Health2Sync, a Taiwanese diabetes management startup, has raised $3 million in a round led by WI Harper Group; with participation from Cherubic Ventures, iSeed Ventures, and SparkLabs Global Ventures. The investors are mostly firms with a presence in both Silicon Valley and in Asia. Funds will be used to expand the program outside of Taiwan and into surrounding markets, especially Japan.
The company provides a multi-part patient management platform that includes a patient-facing app, a cable that connects different kinds of glucometers to a smartphone, and a data analytics engine that uses patient data to make automated, personalized recommendations.
“[In Taiwan,] the certified diabetes educator to patient ratio is about 1:900,” Ed Deng, CEO of Health2Sync, told MobiHealthNews. “When you include all of Asia, including South Asia, that ratio skyrockets to 1:25,000. … Because there’s a huge shortage, we thought about building a platform that would be smarter. That would really make the practice, the clinical practice more efficient by the time we get to China, by the time we get to Southeast Asia.”
The lack of diabetes educators is only one part of what makes Asian markets a good target for the software, Deng said. They also have a different reimbursement environment than the US. In Southeast Asia, the company intends to partner with insurers to distribute their technology (elsewhere they’ve worked with providers).
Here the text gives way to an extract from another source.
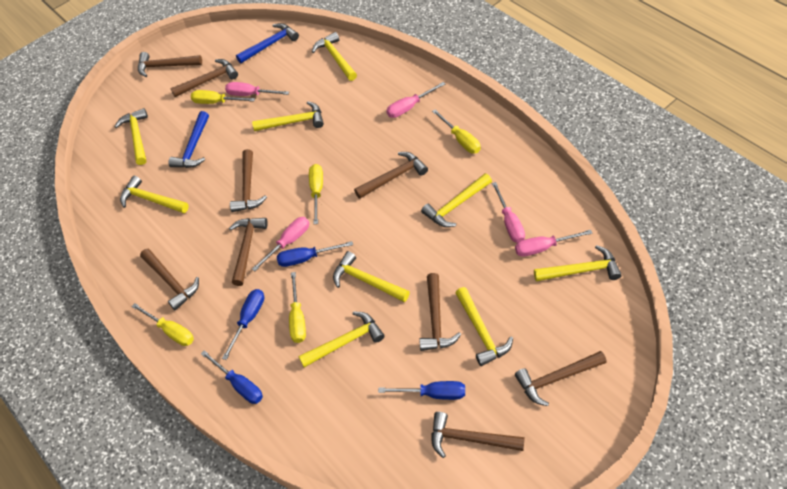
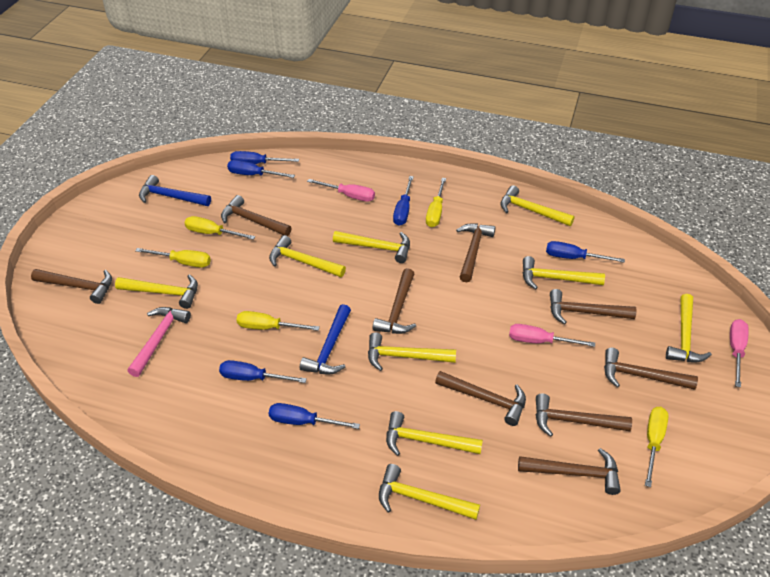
blue screwdriver: 4 -> 6
pink hammer: 0 -> 1
pink screwdriver: 5 -> 3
“In Southeast Asia, we are actually in discussion with insurance companies to offer protection for diabetics that otherwise would have been rejected outright, because in this part of the world diabetics don’t get coverage,” Deng said. “The market strategy there isn’t necessarily to put our own boots on the ground, to go after, clinics, to go after hospitals, but it’s to really work with payers in going after that market.”
Though Health2Sync might target the US market eventually, right now there’s a lot of ground to cover in Asia. Japan — which has very high smartphone adoption and health literacy — is the company’s immediate goal, followed by Hong Kong, Southeast Asia, and China, which Deng says the company will only enter if they have distribution partners, since the market there is so large and competitive. But he thinks Health2Sync has a lot to recommend it, even in a crowded market like China.
“What really differentiates us is number one the smart analytics, number two the partner function we have — it’s like a messenger component we’ve built into our app,” Deng said. “And the third is, we get a lot of feedback from our users telling us our data entry design is very intuitive and user-friendly. Not many apps have blood pressure logging, have body fat and weight tracking. We released that earlier this year because a lot of our patients also track weight, blood pressure, and body fat."
Deng says the company is working on a Bluetooth dongle and already has Bluetooth connectivity built into their SDK, but most customers now are happy to use the cable, or even to just manually enter their glucose readings.